After Scott Brown captured the U.S. Senate seat Ted Kennedy had occupied for decades, we heard two different views of the event.
One said the surprise victory of an obscure state senator over the anointed Democrat in such a Democrat-leaning state had much to do with growing antagonism to runaway federal spending and spastic efforts to expand federal control over our lives. That Scott Brown promised to vote against Obamacare supports this view. So do exit polls showing that 41 percent of participants “strongly oppose” the health care legislation, only 25 percent “strongly favor” it.
The other notion is that Brown won only because people are frustrated. President Obama declared that “the same thing that swept Scott Brown into office swept [him] into office.” People are “angry and they are frustrated. Not just because of what’s happened in the last year or two years, but what’s happened over the last eight years.”
See, it’s all Bush-legacy stuff, not anything Obama and the Democrats have been doing.

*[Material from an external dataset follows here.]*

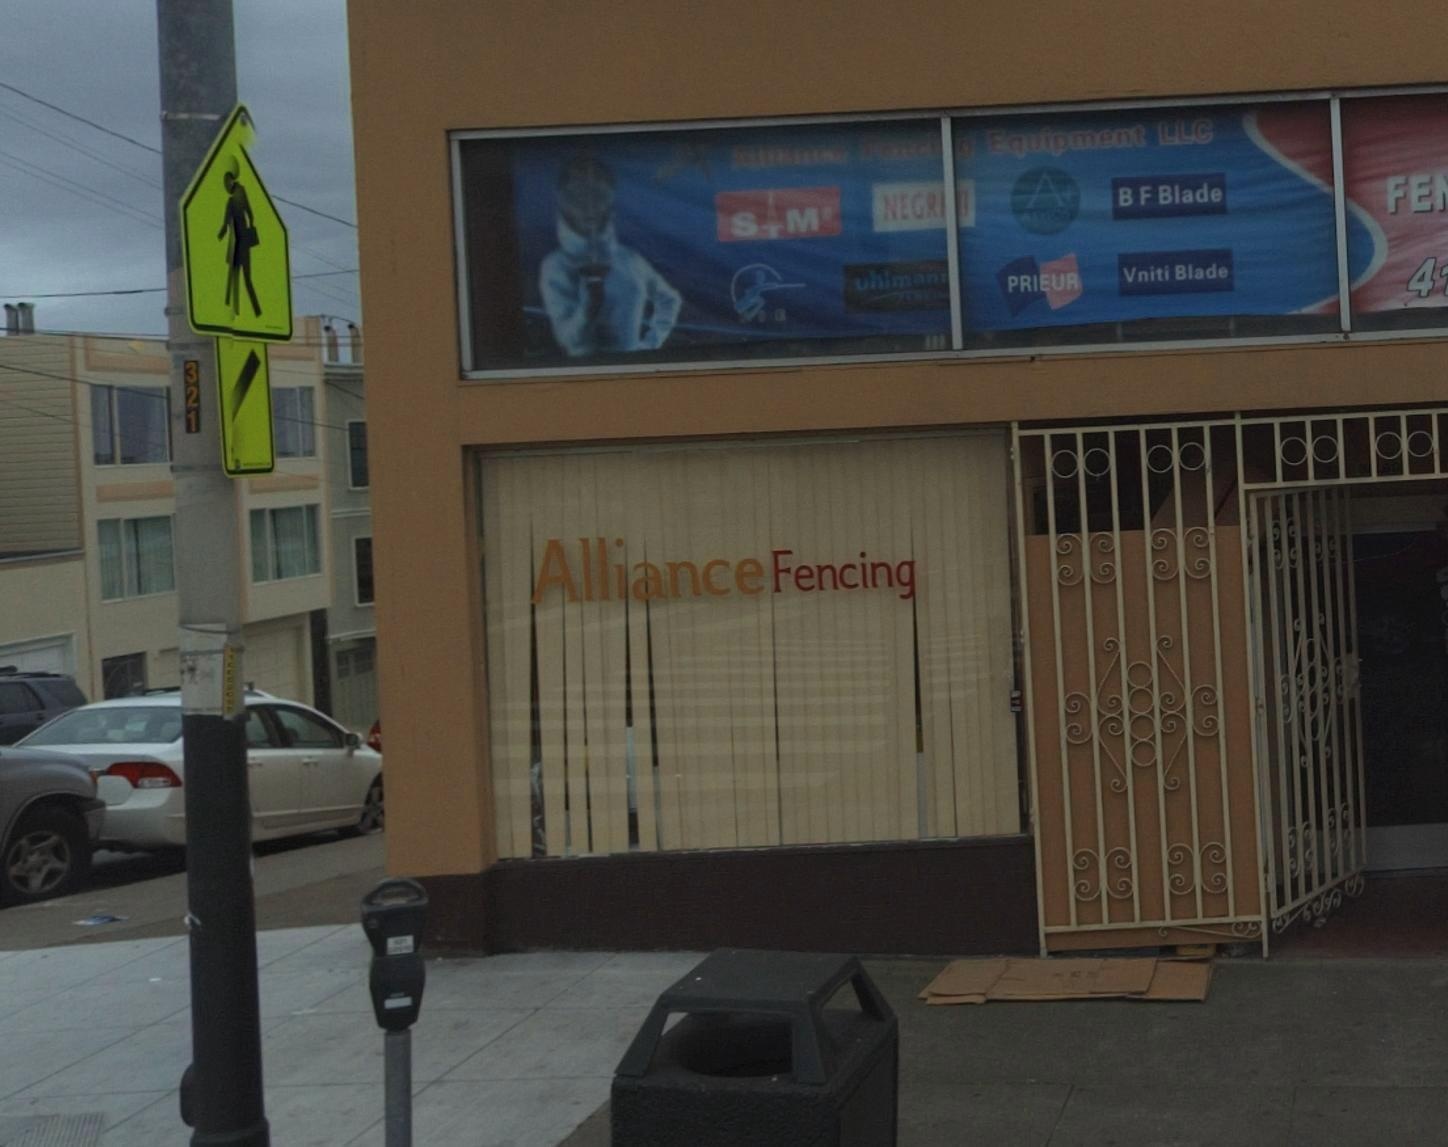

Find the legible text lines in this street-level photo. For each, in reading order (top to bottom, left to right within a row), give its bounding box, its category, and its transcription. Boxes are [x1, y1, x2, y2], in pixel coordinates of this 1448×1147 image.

Denial isn’t just a river in Egypt.
Not everyone’s wearing blinders. Soon after Brown won, Democratic Senator Jim Webb said the election had been a referendum on both health care legislation and “the integrity of the government process.” He urged fellow Democrats not to try ramming Obamacare through before Brown could be seated.
Hmmm. Listening to the voters. Good idea, Jim.
And it’s Common Sense. I’m Paul Jacob.